I think the only thing i really disagree about is the distrust of monoculture. I don't trust a closed monoculture and if blink ever goes closed source, that's an immediate warning sign to me. I don't think open source is perfect, hearbleed should disabuse anyone of that notion, but it's still vastly better than other options and I think having an open source HTML Renderer as a monoculture is actually better for us as users as it makes it impractical to create a closed source one.

A year-end wrap-up from LWN

Posted Dec 21, 2019 2:22 UTC (Sat) by roc (subscriber, #30627) [Link] (1 responses)

> Wikipedia at any rate says that Chromium on MacOS uses WebKit instead of Blink

Then Wikipedia is wrong. For sure Chromium on MacOS uses Blink.

Chrome on iOS uses Webkit, because Apple doesn't allow apps to use any engine other than Webkit. But Chrome on iOS is not Chromium.

A year-end wrap-up from LWN

Posted Dec 21, 2019 11:12 UTC (Sat) by joncb (guest, #128491) [Link]
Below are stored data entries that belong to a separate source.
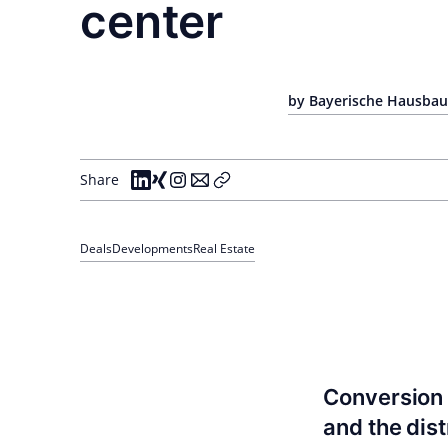
center
by Bayerische Hausbau 
Share
Deals
Developments
Real Estate
Conversion 
and the dis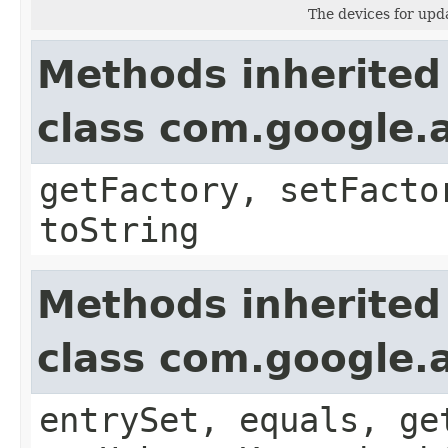
The devices for upda
Methods inherited
class com.google.a
getFactory, setFacto
toString
Methods inherited
class com.google.a
entrySet, equals, ge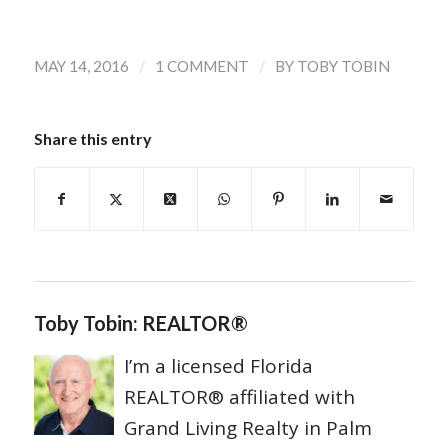
/
/
MAY 14, 2016
1 COMMENT
BY
TOBY TOBIN
Share this entry
Toby Tobin: REALTOR®
I’m a licensed Florida
REALTOR® affiliated with
Grand Living Realty in Palm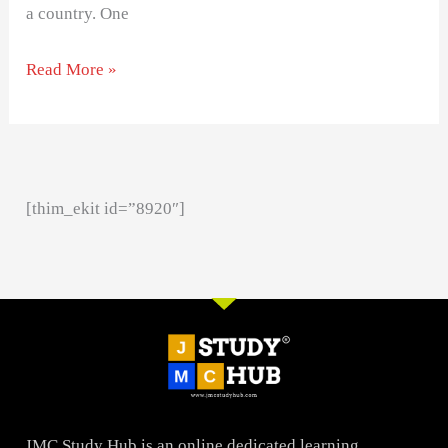
a country. One
Read More »
[thim_ekit id=”8920″]
JMC Study Hub is an online dedicated learning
> Chrome on iOS uses Webkit, because Apple doesn't allow apps to use any engine other than Webkit.

Sorry, mea culpa. You are correct, I mixed up iOS and MacOS.
Having said that, it's explicit about "Chromium on iOS" not "Chrome on iOS" however that's still working with third hand infomation, i have no way to check and the build page for iOS isn't explicit about what engine is being built so i'll bow to your superior info on this.